In the coming months, the museum plans to put on a “ghost collection” exhibition to keep the memory of the vanished pieces alive and to promote recognition of illicit trafficking in historical objects, which circulate in a market financed by many private collectors who are often not overly troubled by origins.

Founded in 1942 when France was the colonial power in much of west Africa, the museum is itself a work of art with 20 columns finely sculpted in wood.

The renovated premises give special place to contemporary artists with a hall set aside for people like Ivorian sculptor Jems Koko Bi, while the garden displays recent work.

“We deliberately speak of the museum of civilisations,” the director said.

“We wanted to show that the artists whose creations are today regarded as ‘ancient works’ are the very same as Africans producing contemporary work.

“We’re living through a renaissance even at national level with cultural and artistic development… We have the ancient aspect in the museum collections and the contemporary work in the creations of young sculptors.”
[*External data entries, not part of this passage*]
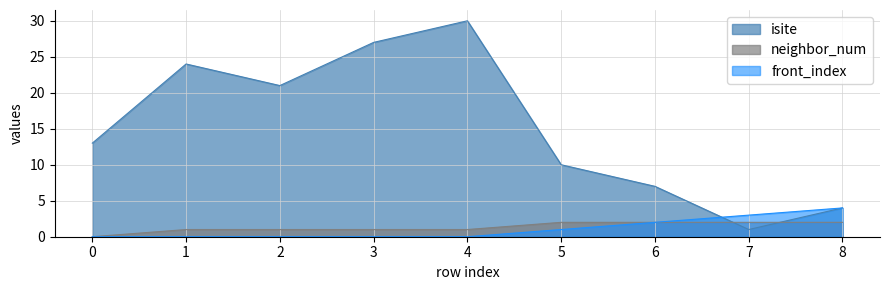

Which series has the largest range (max minus min)?

isite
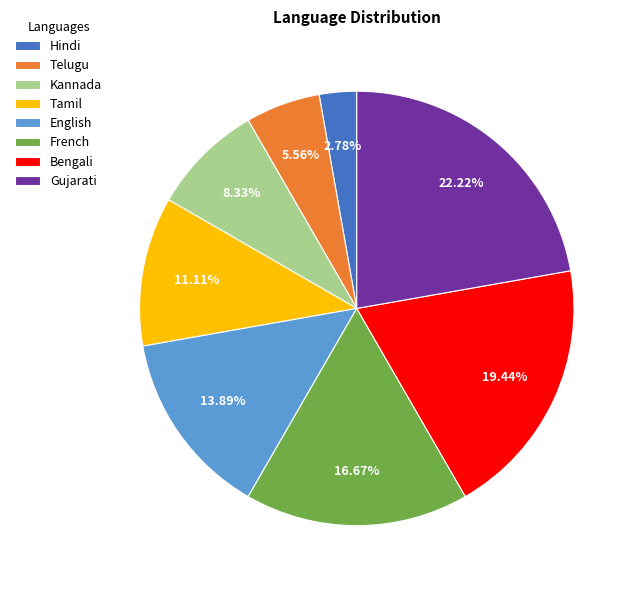

What is the smallest slice in the pie chart?

Hindi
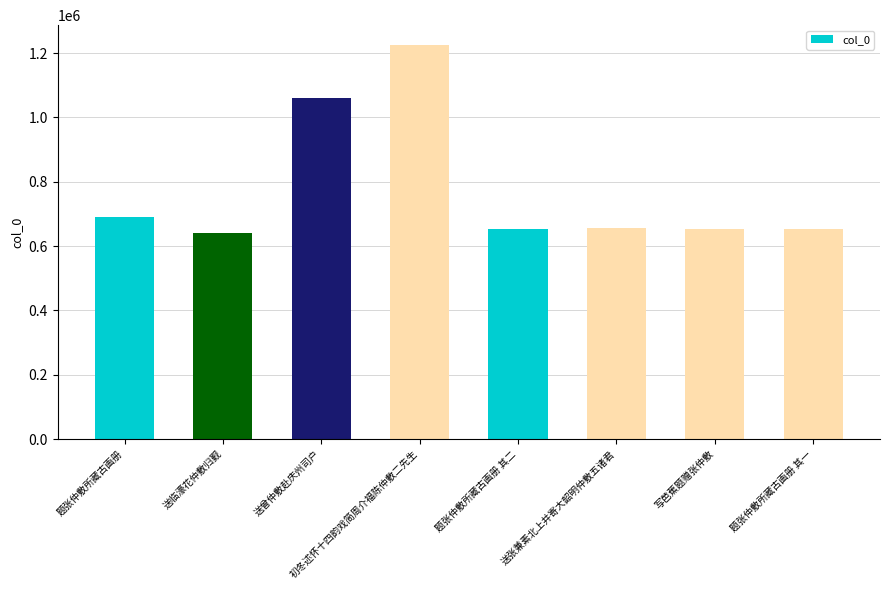

What is the label of the 1st bar from the left?

题张仲敷所藏古画册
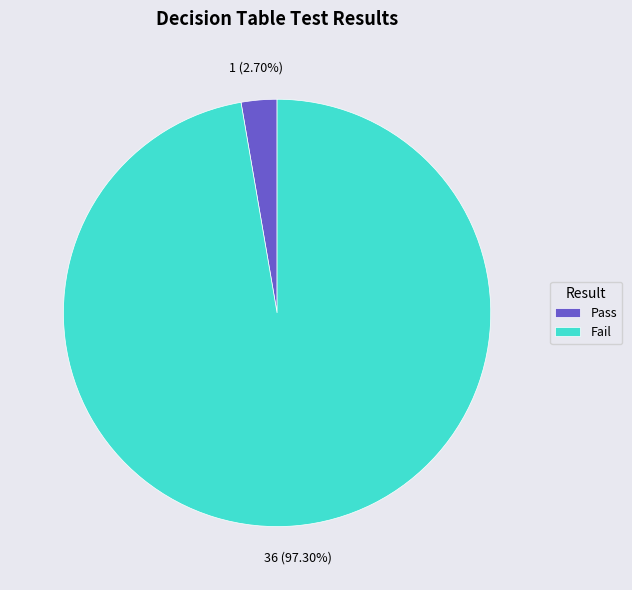

To the nearest percent, what percentage of the pie is Fail?

97%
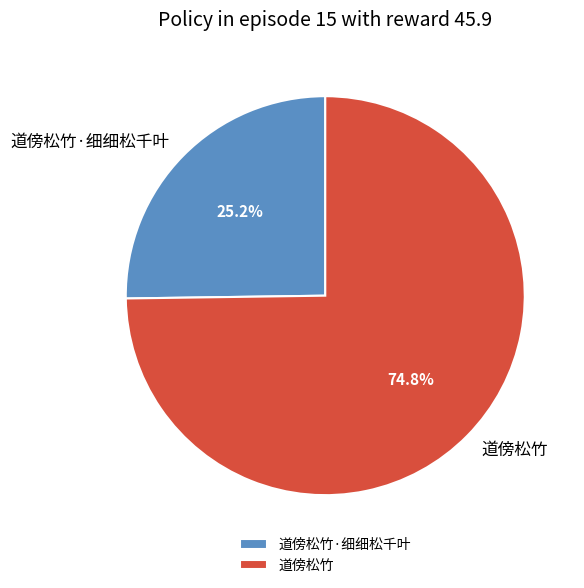

To the nearest percent, what portion does 道傍松竹 represent?

75%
The museum is also planning an exhibition to highlight ties between Picasso and Ivorian sculpture on the heels of a “Primitive Picasso” show at the Quai Branly, the Paris museum dedicated to the indigenous art and cultures of Asia, Africa, Oceania and the Americas, which opened in 2006.

More than 10 000 people have visited the museum in Abidjan since it reopened, but the curator hopes to raise this figure tenfold over the course of the year, since tourists are returning to the country.

Engaging students and schoolchildren in the collection is also a priority.

“The museum is also the memory of a people,” Memel Kassi observed. “It’s important to see it discovered by the Ivorians.”